Ma le ultime mosse di Berlusconi, il suo attacco nel giro di poche ore all’informazione non sua, a ciò che gli sfugge ancora, ai pochi spazi di autonomia vera rimasta nella desolazione italiana, devono rammentare a smemorati autentici e smemorati interessati che il primo problema è Berlusconi, con tutto ciò che di marcio ha introdotto nella società, nella politica, nella cultura e nell’anima degli italiani: un popolo fragile, ancora relativamente "nuovo" ai principi di unità, di libertà e uguaglianza. Da molto prima che scendesse in poltica, da quando a combatterlo erano in pochi e il Caf ne preparava un morbido atterraggio nel quadro nazionale.

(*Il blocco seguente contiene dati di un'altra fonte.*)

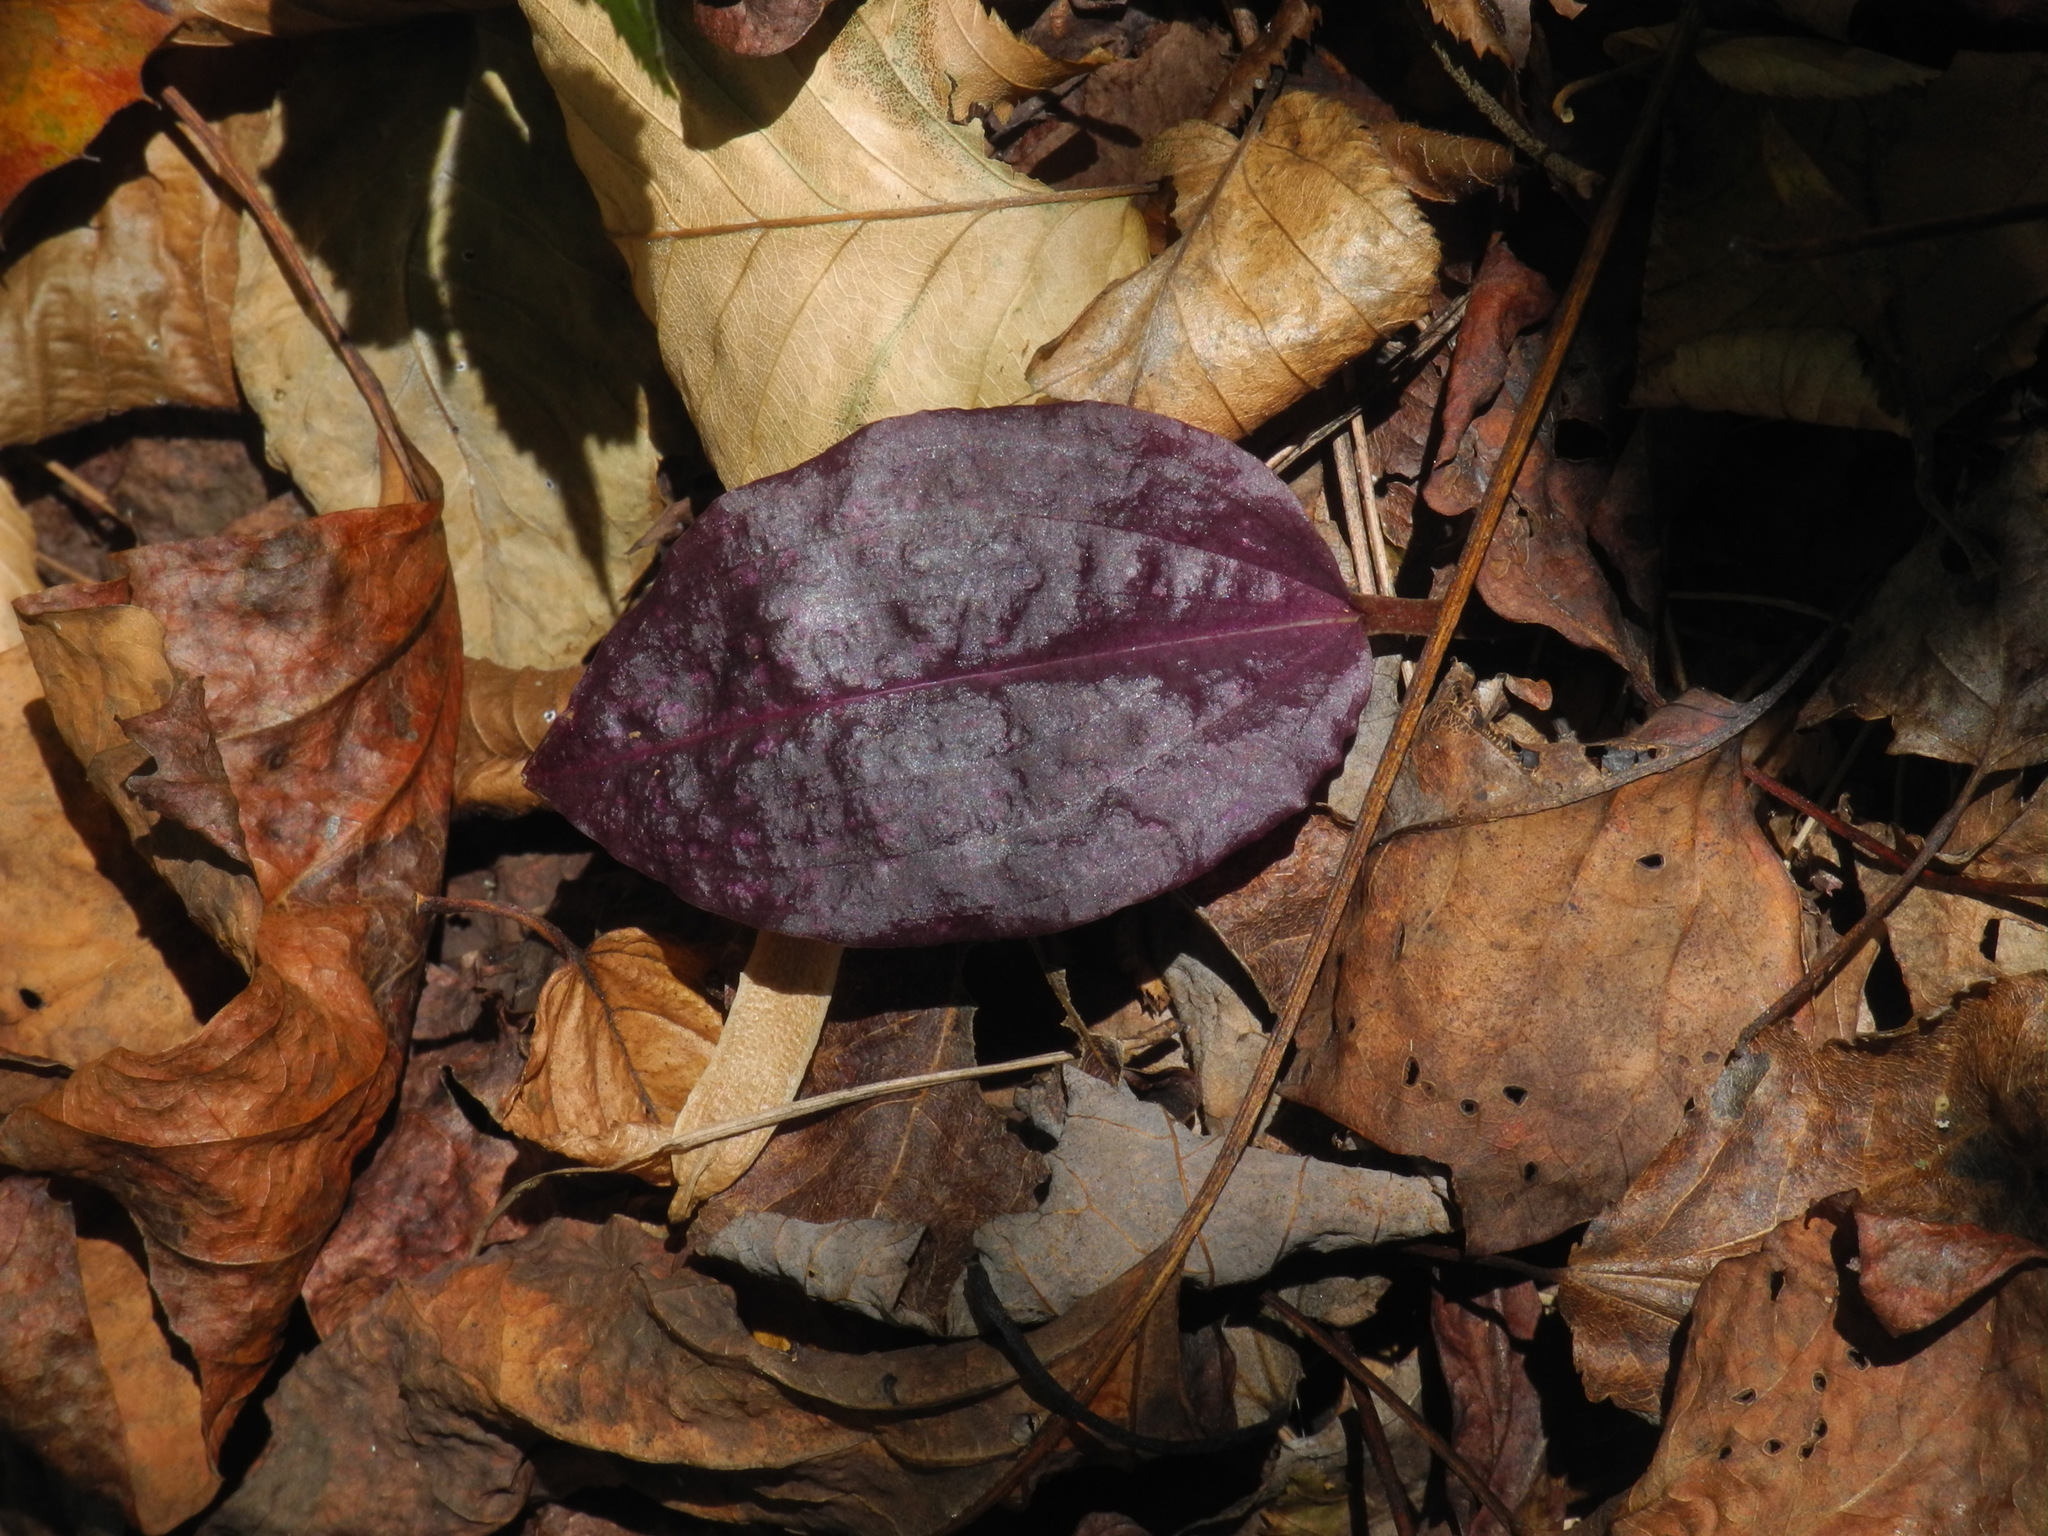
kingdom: Plantae
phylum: Tracheophyta
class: Liliopsida
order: Asparagales
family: Orchidaceae
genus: Tipularia
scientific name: Tipularia discolor
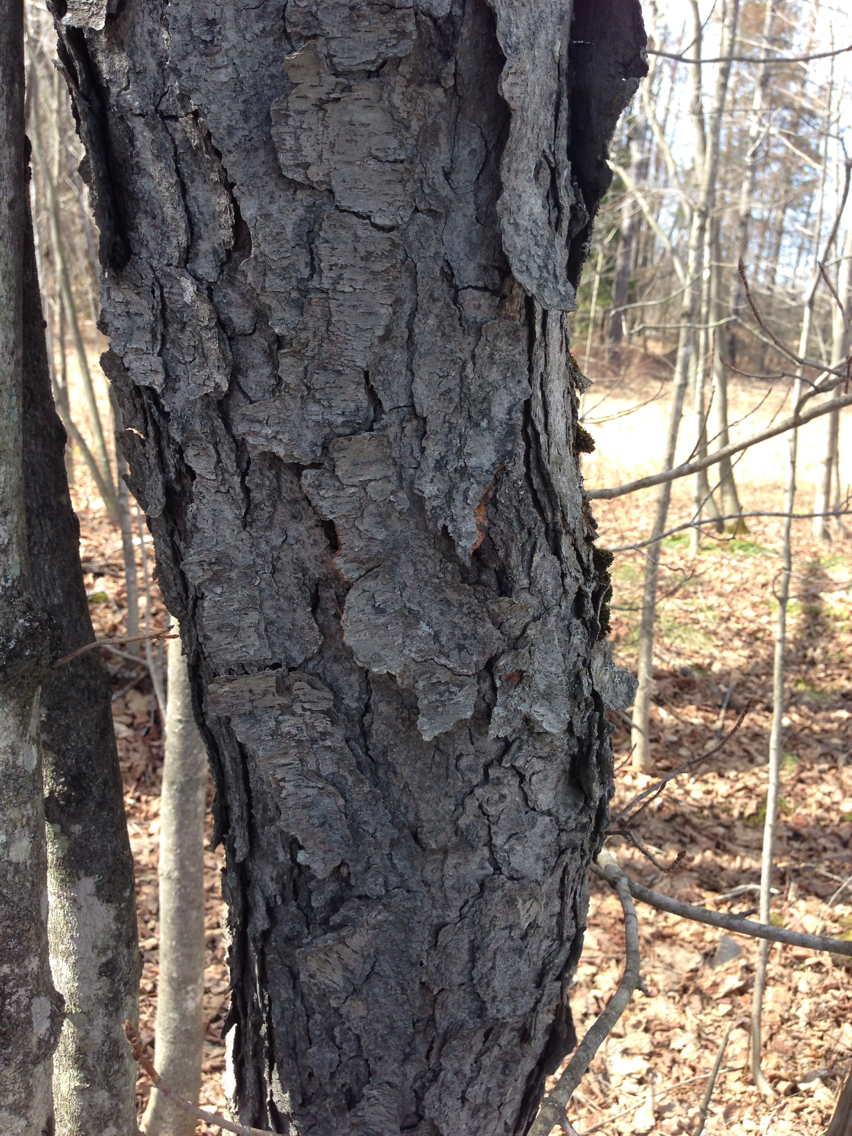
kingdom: Plantae
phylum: Tracheophyta
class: Magnoliopsida
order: Rosales
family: Rosaceae
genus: Prunus
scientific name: Prunus serotina
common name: Black cherry
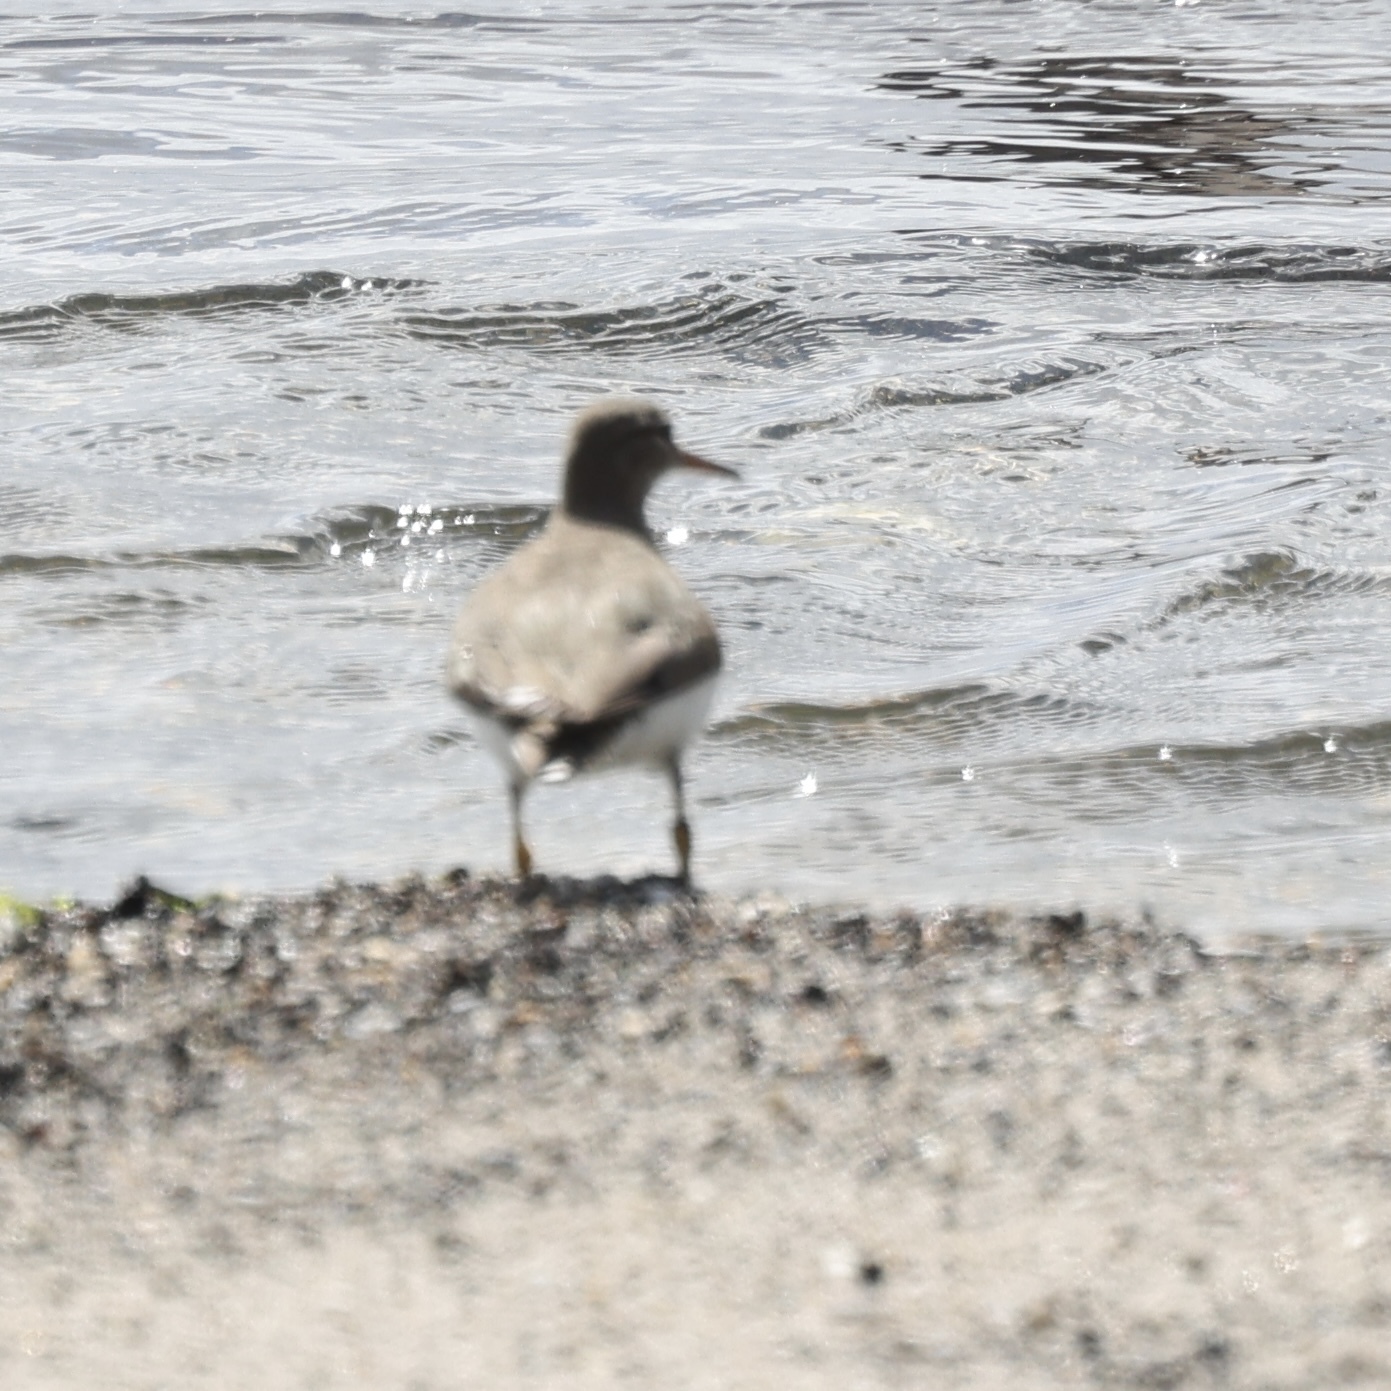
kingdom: Animalia
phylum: Chordata
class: Aves
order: Charadriiformes
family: Scolopacidae
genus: Actitis
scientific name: Actitis macularius
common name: Spotted sandpiper
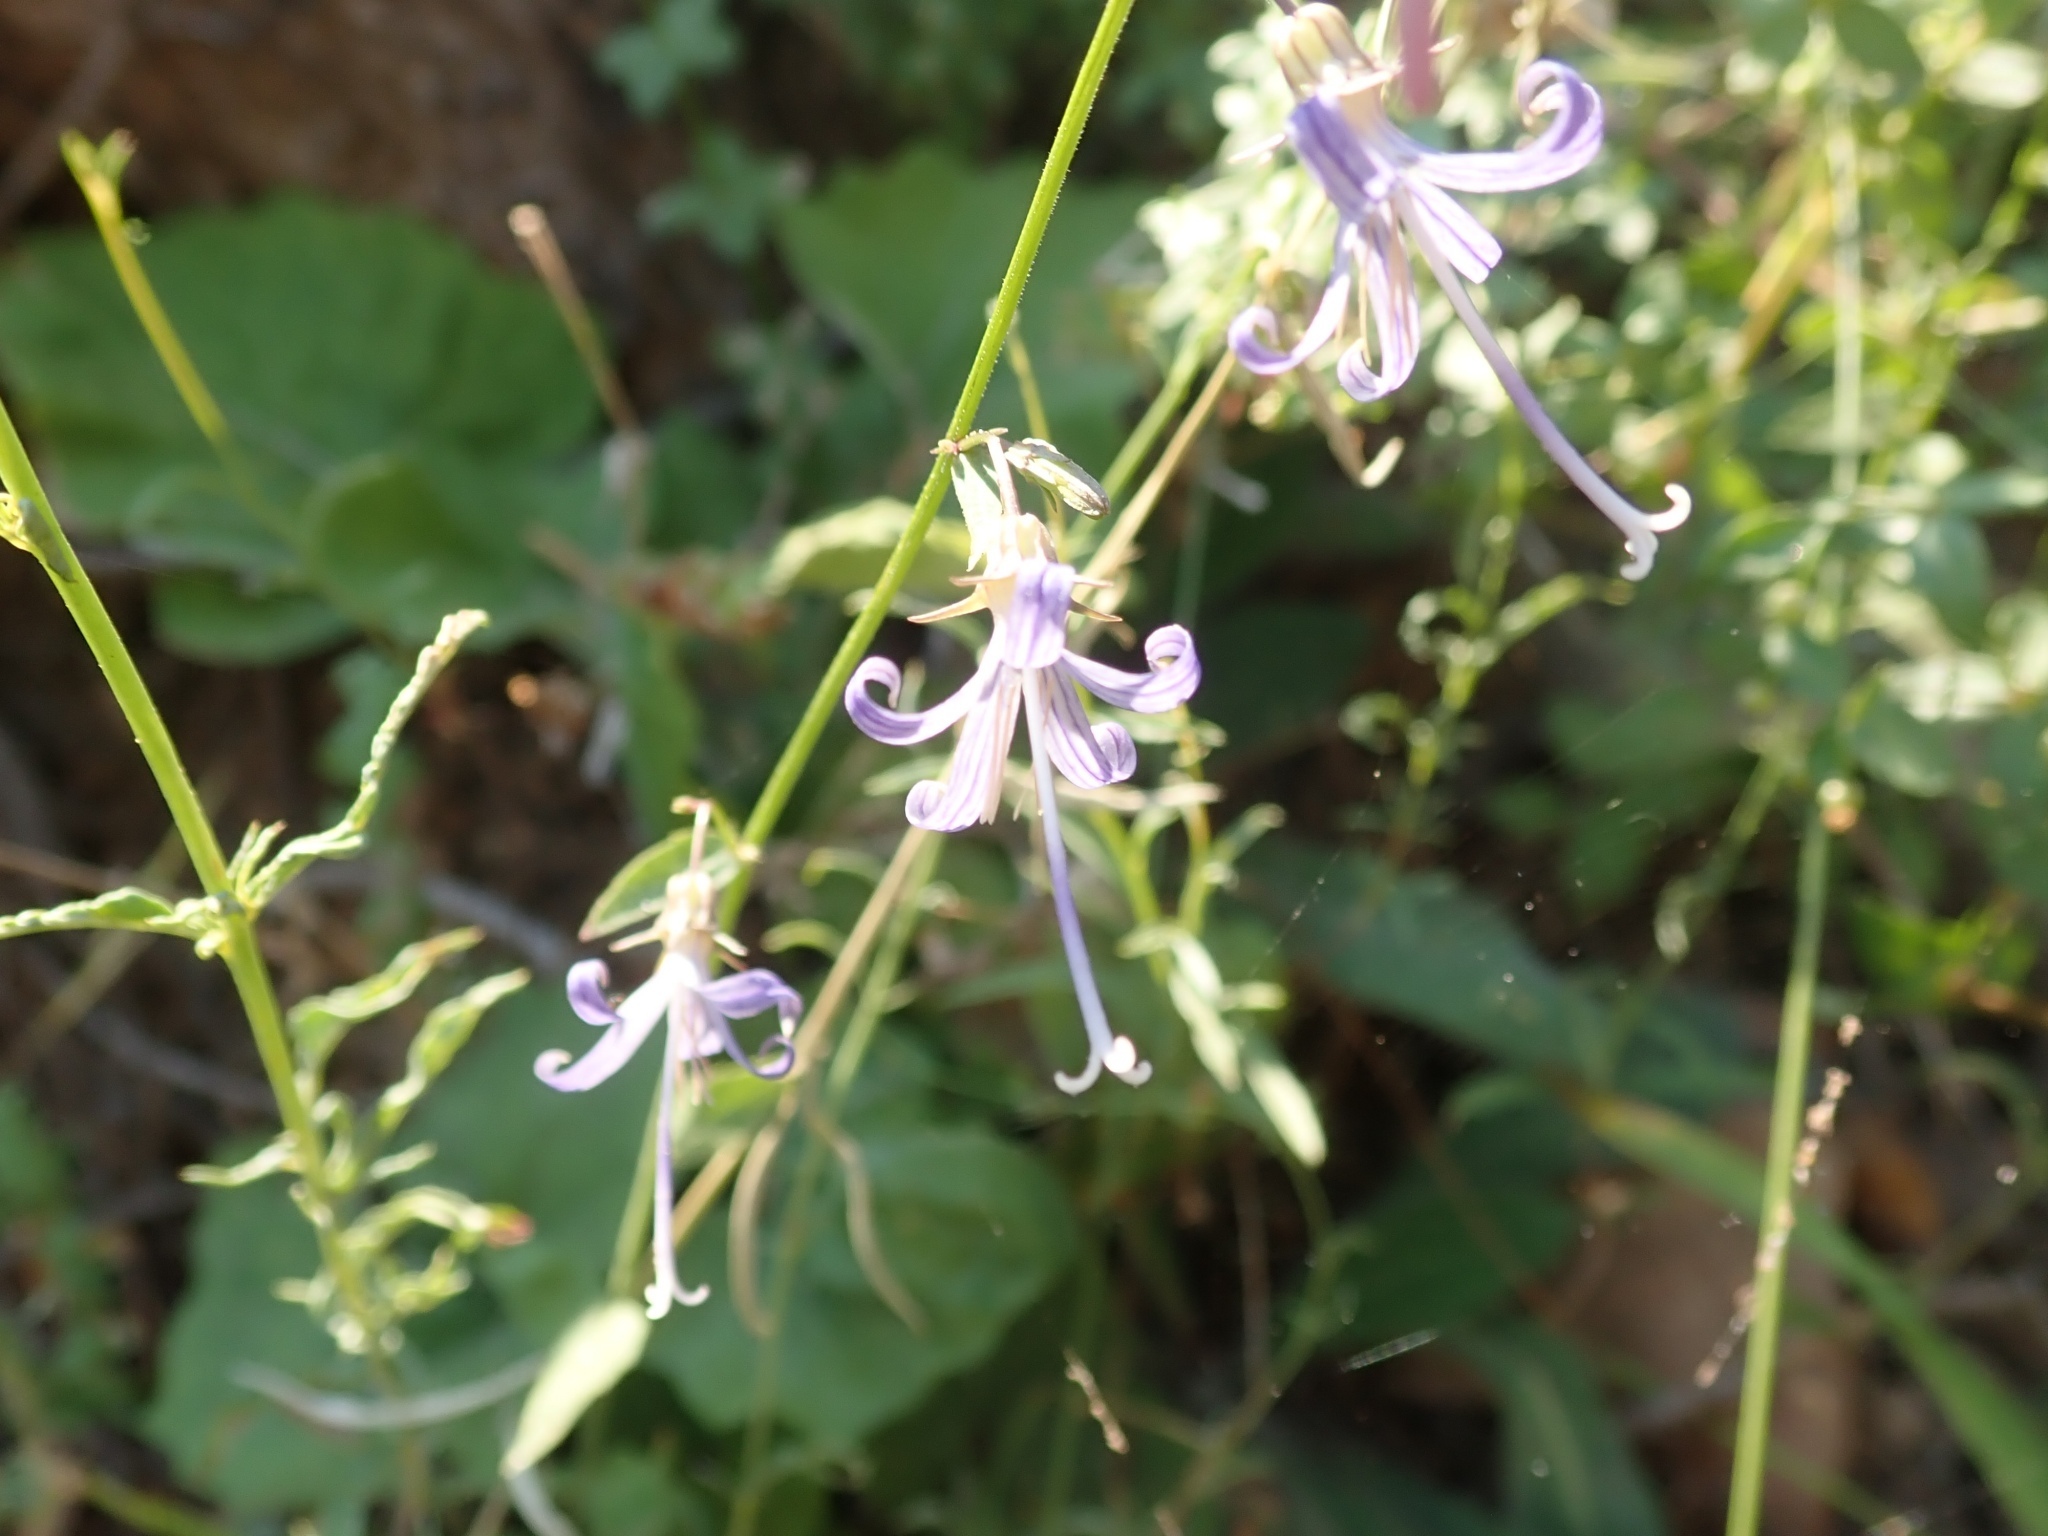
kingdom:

Ecco dunque che la critica alla pochezza del centro sinistra debole, imprevidente, povero di idee e di valori, assume una connotazione ancora più radicale. Non ha oggi un pensiero politico, ma non lo ha avuto nemmeno negli anni passati, e nelle rare occasioni di preveggenza si è affrettato a serrare gli occhi, a guardare a piccoli interessi di bottega, a una convivenza facile e comoda, al compromesso meschino (non quello “alto” della Politica seria). Obama può oggi permettersi intese e persino alleanze con i repubblicani perché il suo divergere da Bush negli anni passati è stato senza sfumature. Ha isolato il “capo” e parla con la gente che votava quel capo o che lavorava con quel capo.
Il nostro centro sinistra ha permesso questa slavina, l’ha accompagnata da critiche impacciate, e l’ha denunciata sottovoce.
Si è rassegnato affermando: dire troppi “no” a Berlusconi non ci conviene, agli italiani lui piace. Altro che statisti, abbiamo avuto degli uomini inadeguati a capire e a voler opporsi. Hanno permesso che si appropriasse della parola “libertà” , che si definisse “liberale”, che irridesse alla nostra storia, all’antifascismo, all’ etica, alla legalità. Spesso hanno preferito dire che tutti i nostri guai derivano da una Costituzione vecchia e da riforme non fatte. E perché non hanno fatto loro, quando potevano, le riforme necessarie, anche quelle costituzionali? Perché hanno lasciato il conflitto di interessi, consentendo che diventasse un problema obsoleto, antico, inutile da ricordare? Pensavano forse che potesse esaurirsi da solo? Perché hanno dormito mentre il regime diventava sistema?
Ecco perché io penso oggi che ogni critica all’opposizione e ogni denuncia di questa assenza di una visione diversa della realtà italiana di oggi e del suo futuro deve essere accompagnata dalla denuncia del berlusconismo. Senza paura di adoprare parole che oggi ti dicono essere fuori di moda, politicamente scorrette. Dovrà pure avere un nome questo fenomeno che ci ha investito dai primi anni novanta. Non è un’ombra, non è un fantasma. E’ davanti agli occhi di tutti coloro che non li socchiudono o li chiudono del tutto.
Sotto lo sguardo assente delle sirene dialoganti, l’Italia ha imboccato la via di un Medioevo che oscura le coscienze e la ragione. Il Vaticano ne approfitta, cercando di dettare legge a noi e al mondo intero. I nostri ragazzi non hanno un futuro nella loro Patria.
“Sull’antiberlusconismo si dovrebbe essere intransigenti” ha scritto oggi Giorgio Ruffolo su “Repubblica”, “Sul gigantesco conflitto di interesse su cui lo strapotere dell’attuale Premier si fonda. Sullo stile idiota dei frizzi e dei lazzi che arreca danni fatali a un paese che tanti stranieri associano ancora a Pulcinella”.
Concludo: solo se si è convinti antiberlusconiani si può anche essere critici spietati del pensiero dell’opposizione: perché non c’è stato ieri e non c’è oggi. E, soprattutto, perché non prepara niente per domani.